While it has created hardship, the market disturbance ultimately could become the best thing to happen to the industry.  Shipping all our recycled material overseas atrophied domestic processing and gave the U.S. consumer a false impression of what was happening to the material going into the recycling bin.  Cutting off dump sites overseas has the potential to force the U.S. to reconceptualize how recycled goods are managed.  It can potentially create a market demand to invest in better processing technologies and help us build capacity for domestic processing.

The need to develop in-house processing was one of the primary motivations for Colorado Industrial Recycling to invest in our Eldan Wire Processing Plant.  Frustrated by the volatility and lack of transparency from end processors, Colorado Industrial Recycling began to investigate in-house processing options starting about fifteen years ago.  As a relatively small recycler in a big global market, this leap into processing material ourselves was a daunting aspiration.  It ended up taking years to investigate the technology and find the resources to make it happen.  We had to acquire the yard space, outfit a building, purchase the equipment, and develop the operational procedures to make it happen.  In 2019, we partnered with Eldan Recycling out of Denmark to install a state-of-art wire and cable processing plant.  The technology allows us to fulfill the full cycle of the recycling process within the scope of our operations.  We now can collect wire and cable from generators and transform it into a product that can go directly into the manufacturing stream without involving outside parties.

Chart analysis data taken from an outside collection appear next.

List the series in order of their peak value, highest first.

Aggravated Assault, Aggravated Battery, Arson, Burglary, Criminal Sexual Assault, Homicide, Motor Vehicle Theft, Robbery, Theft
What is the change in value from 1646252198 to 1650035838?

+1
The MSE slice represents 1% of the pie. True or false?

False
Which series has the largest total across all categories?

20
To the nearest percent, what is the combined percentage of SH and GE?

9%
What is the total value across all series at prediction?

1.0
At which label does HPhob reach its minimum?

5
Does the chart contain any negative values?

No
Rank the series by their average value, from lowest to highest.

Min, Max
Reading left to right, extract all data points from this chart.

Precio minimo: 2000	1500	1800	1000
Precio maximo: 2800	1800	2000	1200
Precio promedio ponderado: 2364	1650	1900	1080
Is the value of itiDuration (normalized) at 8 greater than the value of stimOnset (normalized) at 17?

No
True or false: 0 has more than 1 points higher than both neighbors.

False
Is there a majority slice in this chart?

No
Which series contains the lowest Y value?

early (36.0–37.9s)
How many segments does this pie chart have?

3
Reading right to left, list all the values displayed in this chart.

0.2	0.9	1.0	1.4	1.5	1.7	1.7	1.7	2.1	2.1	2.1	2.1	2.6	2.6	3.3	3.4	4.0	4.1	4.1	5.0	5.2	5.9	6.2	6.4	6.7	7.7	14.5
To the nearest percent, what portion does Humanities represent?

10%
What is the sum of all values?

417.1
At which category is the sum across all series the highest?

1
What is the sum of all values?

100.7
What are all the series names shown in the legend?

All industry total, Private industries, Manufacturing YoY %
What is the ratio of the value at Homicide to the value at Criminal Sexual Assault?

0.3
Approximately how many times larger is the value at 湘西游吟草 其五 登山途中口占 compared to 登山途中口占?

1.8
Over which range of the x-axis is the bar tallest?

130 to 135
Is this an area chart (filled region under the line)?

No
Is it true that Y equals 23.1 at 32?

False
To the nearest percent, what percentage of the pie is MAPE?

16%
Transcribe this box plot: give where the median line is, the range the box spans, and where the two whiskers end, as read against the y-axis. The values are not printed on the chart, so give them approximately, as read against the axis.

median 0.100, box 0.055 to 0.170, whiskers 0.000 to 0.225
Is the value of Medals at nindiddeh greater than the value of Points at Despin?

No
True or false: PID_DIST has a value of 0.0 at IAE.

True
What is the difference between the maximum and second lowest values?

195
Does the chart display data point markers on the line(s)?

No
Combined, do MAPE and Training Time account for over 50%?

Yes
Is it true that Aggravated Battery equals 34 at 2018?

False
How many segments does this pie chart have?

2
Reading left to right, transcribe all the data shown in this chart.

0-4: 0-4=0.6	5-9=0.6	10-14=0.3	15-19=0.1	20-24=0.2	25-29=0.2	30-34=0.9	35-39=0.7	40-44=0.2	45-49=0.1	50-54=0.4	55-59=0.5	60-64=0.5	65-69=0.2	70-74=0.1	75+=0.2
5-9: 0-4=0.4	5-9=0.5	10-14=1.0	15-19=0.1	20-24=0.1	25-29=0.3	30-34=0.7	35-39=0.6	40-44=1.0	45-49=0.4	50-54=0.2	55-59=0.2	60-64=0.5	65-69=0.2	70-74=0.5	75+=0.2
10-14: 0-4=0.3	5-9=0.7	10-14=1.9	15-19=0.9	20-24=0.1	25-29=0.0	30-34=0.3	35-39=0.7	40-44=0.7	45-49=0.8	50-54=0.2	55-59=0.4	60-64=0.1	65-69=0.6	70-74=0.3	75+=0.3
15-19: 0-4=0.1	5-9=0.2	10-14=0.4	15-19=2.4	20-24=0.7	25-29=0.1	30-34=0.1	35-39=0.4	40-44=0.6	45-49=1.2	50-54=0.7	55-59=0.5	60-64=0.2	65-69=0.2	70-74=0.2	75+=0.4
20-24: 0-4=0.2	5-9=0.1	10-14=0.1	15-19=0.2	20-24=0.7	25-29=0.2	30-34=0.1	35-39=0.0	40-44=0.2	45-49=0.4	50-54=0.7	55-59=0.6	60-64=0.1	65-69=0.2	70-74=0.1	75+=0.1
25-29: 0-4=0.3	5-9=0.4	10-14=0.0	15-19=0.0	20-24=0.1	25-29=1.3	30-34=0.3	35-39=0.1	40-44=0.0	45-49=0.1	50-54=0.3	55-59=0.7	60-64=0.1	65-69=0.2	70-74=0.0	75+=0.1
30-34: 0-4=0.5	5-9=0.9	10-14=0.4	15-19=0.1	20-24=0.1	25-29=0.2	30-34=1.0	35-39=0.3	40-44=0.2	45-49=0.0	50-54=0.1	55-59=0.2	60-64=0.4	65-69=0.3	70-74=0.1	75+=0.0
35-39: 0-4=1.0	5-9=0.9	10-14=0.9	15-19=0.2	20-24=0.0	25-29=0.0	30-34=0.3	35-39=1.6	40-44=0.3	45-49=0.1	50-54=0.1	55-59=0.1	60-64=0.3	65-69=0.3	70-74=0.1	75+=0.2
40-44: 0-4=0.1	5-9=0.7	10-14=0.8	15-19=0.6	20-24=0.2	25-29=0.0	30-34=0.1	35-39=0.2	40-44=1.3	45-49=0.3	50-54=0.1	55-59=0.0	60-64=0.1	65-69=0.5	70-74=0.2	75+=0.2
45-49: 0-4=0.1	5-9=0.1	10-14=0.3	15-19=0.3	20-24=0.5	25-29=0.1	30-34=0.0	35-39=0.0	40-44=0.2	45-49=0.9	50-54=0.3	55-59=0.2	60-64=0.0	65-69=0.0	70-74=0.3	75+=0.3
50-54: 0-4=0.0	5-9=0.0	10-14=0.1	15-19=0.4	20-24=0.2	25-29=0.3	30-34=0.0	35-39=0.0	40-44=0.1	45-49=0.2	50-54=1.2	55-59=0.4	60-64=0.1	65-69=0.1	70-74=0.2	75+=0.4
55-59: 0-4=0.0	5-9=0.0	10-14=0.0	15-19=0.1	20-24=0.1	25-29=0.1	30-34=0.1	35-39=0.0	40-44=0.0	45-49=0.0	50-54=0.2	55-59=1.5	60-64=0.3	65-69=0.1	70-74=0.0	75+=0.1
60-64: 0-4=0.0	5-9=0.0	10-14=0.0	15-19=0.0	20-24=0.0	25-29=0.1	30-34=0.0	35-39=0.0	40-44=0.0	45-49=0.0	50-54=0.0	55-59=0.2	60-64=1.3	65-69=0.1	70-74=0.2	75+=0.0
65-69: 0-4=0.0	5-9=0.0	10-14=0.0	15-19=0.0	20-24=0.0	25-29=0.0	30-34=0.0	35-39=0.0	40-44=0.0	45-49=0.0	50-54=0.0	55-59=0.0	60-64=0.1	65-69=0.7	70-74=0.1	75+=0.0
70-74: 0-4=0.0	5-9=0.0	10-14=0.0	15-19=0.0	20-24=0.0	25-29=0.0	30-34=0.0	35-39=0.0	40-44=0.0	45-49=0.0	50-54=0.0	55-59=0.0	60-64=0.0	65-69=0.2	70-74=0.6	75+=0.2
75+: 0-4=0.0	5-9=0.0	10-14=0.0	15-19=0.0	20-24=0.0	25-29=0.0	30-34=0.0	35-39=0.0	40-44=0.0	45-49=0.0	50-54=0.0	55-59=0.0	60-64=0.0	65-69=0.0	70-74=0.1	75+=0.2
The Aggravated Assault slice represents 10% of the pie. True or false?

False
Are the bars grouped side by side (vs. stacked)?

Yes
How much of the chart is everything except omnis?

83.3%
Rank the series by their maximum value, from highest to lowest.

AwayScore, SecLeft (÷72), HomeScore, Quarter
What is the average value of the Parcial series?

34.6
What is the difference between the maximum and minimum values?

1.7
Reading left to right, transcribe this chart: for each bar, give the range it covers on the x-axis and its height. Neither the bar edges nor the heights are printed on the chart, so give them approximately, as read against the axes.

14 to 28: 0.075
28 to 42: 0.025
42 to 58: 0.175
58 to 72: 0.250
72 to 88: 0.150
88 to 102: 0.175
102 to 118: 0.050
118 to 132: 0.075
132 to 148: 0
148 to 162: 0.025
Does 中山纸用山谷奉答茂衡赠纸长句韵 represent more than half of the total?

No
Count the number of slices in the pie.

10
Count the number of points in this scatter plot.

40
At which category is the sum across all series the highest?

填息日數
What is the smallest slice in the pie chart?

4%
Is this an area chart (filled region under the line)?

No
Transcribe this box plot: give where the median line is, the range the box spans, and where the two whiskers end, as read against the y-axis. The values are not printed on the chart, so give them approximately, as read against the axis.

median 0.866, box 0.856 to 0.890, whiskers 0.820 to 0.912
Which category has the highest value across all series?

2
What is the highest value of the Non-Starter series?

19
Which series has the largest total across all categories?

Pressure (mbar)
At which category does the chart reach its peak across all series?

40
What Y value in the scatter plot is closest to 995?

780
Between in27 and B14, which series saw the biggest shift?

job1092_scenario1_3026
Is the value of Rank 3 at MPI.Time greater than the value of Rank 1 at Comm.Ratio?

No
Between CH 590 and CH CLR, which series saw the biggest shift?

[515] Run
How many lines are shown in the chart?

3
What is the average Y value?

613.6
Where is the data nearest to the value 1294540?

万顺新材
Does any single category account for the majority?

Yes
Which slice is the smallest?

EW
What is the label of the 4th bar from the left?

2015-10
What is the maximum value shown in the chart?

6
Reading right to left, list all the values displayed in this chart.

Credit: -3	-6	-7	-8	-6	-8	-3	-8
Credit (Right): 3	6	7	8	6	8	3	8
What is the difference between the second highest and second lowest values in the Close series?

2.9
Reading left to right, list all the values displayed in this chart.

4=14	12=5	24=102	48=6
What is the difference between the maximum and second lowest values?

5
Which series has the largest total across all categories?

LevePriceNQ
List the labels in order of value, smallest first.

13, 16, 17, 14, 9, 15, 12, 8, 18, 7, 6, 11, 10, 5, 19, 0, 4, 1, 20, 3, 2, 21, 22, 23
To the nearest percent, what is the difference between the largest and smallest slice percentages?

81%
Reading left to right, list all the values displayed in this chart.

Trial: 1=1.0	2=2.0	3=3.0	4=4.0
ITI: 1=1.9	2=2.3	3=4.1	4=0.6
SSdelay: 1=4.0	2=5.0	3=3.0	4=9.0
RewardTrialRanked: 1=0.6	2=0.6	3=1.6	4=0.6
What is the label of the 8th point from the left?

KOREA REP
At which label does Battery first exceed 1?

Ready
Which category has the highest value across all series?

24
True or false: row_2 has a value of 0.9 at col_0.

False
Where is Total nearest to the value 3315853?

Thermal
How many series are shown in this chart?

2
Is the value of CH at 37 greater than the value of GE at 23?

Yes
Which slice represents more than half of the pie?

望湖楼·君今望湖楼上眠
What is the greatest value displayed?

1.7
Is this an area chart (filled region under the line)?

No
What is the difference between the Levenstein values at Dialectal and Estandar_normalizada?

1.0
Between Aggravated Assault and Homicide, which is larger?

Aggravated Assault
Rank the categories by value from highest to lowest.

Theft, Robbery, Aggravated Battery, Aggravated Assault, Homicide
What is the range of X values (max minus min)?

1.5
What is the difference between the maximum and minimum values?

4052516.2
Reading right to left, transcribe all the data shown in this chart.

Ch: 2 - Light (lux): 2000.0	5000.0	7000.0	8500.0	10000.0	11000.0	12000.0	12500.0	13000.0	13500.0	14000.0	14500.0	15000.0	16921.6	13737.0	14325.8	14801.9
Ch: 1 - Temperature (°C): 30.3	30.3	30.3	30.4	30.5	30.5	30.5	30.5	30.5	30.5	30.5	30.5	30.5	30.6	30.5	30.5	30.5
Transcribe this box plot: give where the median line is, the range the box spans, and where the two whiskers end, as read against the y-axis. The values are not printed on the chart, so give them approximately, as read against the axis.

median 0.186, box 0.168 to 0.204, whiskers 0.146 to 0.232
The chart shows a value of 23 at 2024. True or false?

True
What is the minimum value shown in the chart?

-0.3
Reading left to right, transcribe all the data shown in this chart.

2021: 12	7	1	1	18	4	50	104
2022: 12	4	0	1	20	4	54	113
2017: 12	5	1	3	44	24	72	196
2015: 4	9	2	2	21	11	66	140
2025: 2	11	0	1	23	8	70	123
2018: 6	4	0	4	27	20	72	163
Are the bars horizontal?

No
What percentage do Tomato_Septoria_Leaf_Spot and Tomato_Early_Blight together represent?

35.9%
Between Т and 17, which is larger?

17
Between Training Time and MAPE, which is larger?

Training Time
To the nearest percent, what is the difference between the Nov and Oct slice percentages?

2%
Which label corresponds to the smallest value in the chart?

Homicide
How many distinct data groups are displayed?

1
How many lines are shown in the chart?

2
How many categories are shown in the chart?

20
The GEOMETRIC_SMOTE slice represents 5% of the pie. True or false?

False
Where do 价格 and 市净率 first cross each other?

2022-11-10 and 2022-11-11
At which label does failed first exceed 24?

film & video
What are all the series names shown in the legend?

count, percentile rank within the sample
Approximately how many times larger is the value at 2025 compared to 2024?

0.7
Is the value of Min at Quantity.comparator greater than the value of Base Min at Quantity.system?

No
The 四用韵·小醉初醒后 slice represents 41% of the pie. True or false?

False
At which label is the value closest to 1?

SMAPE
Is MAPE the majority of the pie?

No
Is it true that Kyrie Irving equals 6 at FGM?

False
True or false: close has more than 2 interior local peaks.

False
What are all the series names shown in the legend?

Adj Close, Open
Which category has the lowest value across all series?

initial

While making the investment was financially very difficult, the equipment we bought has allowed us to offer the customer top level product quality, output efficiency, and environmental deliverables.  By processing wire and cable ourselves, Colorado Industrial Recycling, can also offer transparency and accountability.  When material goes overseas, the consumer has no way to verify what happens next.  When we receive wire at our facility, our customers can come in and tour our plant and see exactly what happens to the material they send us.

Colorado Industrial Recycling’s investment in a wire processing plant is representative of the kind of investments the industry needs to make as whole.  For too long, our nation has disassociated ourselves from the costs of our consumption.  The waste generated by our community became the problem of some other community oceans away.  This behavior was never sustainable.  It was inevitable it would lead to the kinds of problems we are seeing in the recycling industry.  The U.S. needs to find ways of dealing with our own waste.  As we have demonstrated at our small recycling facility, the current environment can be a catalyst for making this needed transition.  The development of domestic end processors will ultimately lead us to a better industry.  Things may be rocky in the short-term, but there is reason to be optimistic that a better tomorrow is coming.